Dear V, “Nice, clean sexting turns me on,” said no one ever…

Dear V,

I’m in a long distance relationship, but things are going really well. My only issue is … well, my boyfriend really sucks at sexting. He’s so specific and anatomically correct, it’s really not attractive. When we’re together the sex is more than satisfactory, but these texts leave something to be desired. I can pretend to be turned on in my response, but really, I’m hardly paying attention anymore. What’s the best way to tell him to be raunchier?

Sincerely,

Sextual Tension 

 

Dear Not So Sexty,

Sounds like you’re not getting your money’s worth with these sexts, so don’t keep running over your texting limit if they’re not even getting you off.  But you definitely need to say something. Soon. No one wants thumb blisters for no reason.

There are a few ways you can approach this.First, be direct. Tell him that his encyclopedic dirty talk does nothing for you. There’s nothing sexy about sounding like a dictionary when you’re trying to get off, and he needs to know that. You’re trying to get textually intimate with your boyfriend, not a Tolstoy novel.

Or you could be more subtle. Send hints with the way you write your texts. If you get sexier with yours, maybe his will get sexier as well.

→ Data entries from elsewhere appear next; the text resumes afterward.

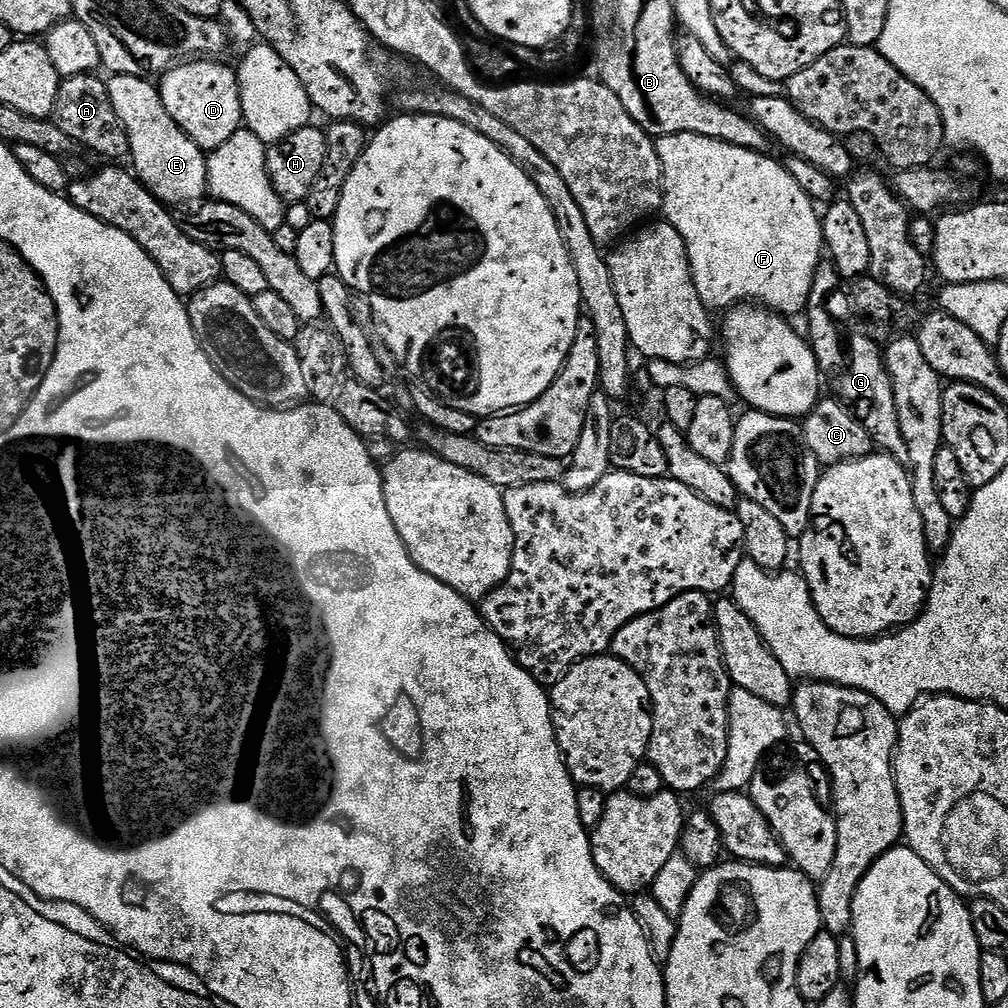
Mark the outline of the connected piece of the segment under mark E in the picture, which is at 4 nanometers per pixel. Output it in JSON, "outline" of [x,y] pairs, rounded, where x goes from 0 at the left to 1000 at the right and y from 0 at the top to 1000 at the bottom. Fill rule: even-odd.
{"outline":[[[112,74],[110,78],[106,80],[109,101],[113,101],[113,109],[127,130],[130,166],[137,178],[164,204],[190,204],[201,199],[207,193],[206,156],[202,148],[182,131],[177,121],[169,117],[159,96],[158,86],[150,83],[150,78],[138,75]]]}

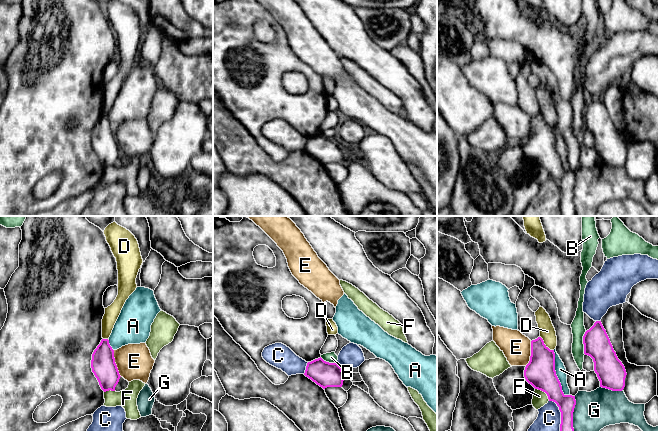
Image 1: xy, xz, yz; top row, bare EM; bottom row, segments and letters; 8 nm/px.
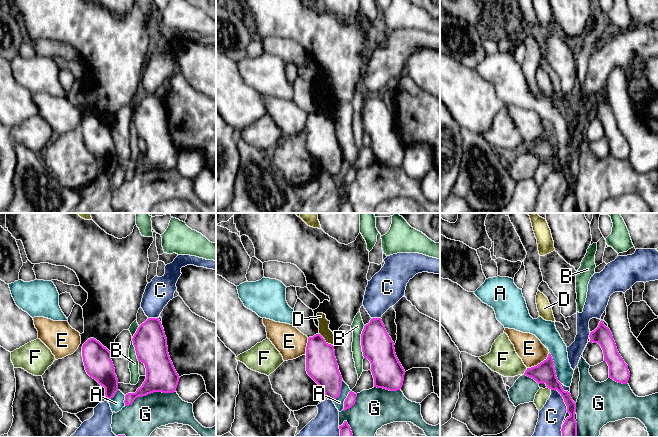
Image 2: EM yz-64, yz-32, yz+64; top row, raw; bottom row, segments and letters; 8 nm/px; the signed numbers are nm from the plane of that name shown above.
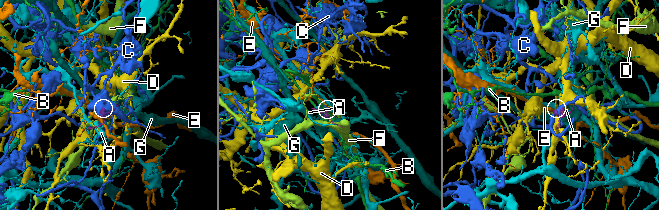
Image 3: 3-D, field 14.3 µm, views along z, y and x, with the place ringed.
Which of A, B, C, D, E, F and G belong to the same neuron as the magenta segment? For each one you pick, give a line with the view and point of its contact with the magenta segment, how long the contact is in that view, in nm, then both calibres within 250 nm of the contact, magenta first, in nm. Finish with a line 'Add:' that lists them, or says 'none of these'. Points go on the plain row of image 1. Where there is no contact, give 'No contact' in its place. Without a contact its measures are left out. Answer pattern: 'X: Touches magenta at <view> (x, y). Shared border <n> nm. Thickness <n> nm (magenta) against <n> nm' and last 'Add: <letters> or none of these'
Add: none of these

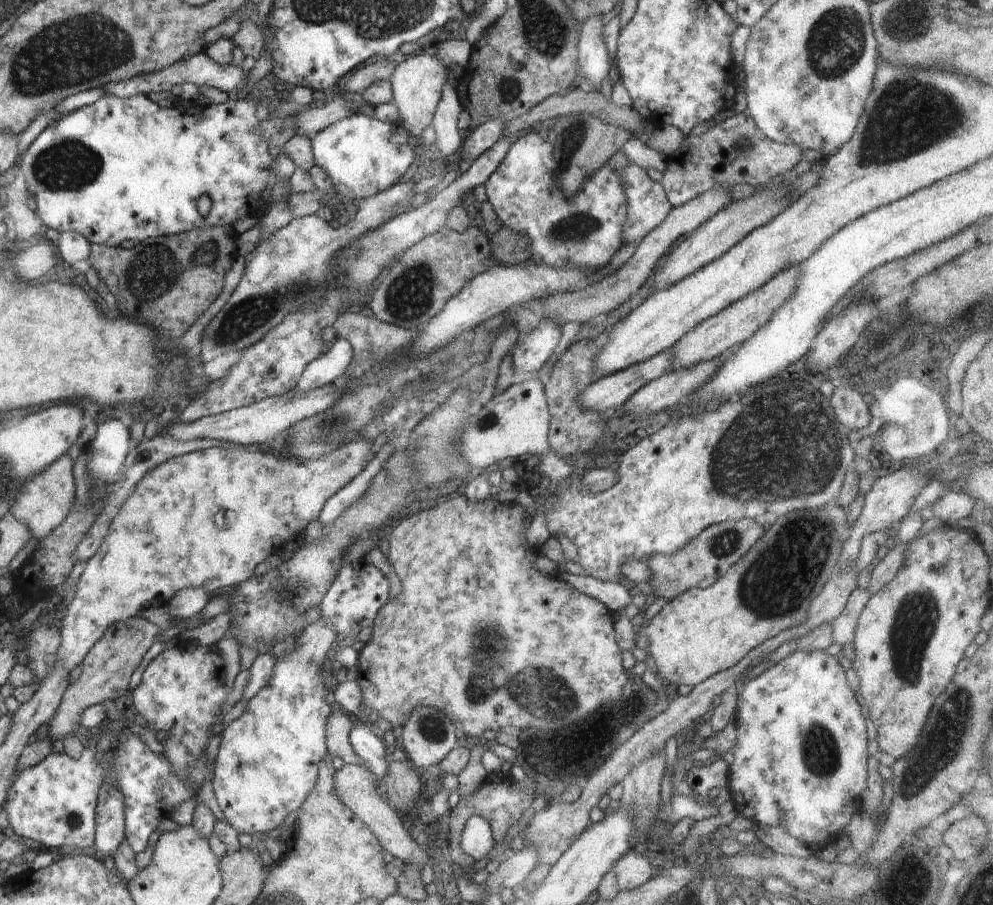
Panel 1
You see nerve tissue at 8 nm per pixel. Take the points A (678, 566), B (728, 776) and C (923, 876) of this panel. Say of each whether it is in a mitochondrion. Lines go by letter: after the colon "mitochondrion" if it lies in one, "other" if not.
A: other
B: other
C: mitochondrion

But I really think you shouldn’t beat around the bush while you’re talking about beating off. The easiest way to get him to understand what you want is to say it straight and not waste your time trying to drop hints he may never pick up. And if it means he stops sending you dirty texts – you haven’t really lost anything, have you?

But being honest won’t destroy your relationship. If you’re making the distance thing work and the sex when you’re together is great, telling him his dirty talk is more like nasty talk won’t make him dump you.

And if his texts don’t get better? Suggest Skyping and let his body do the talking.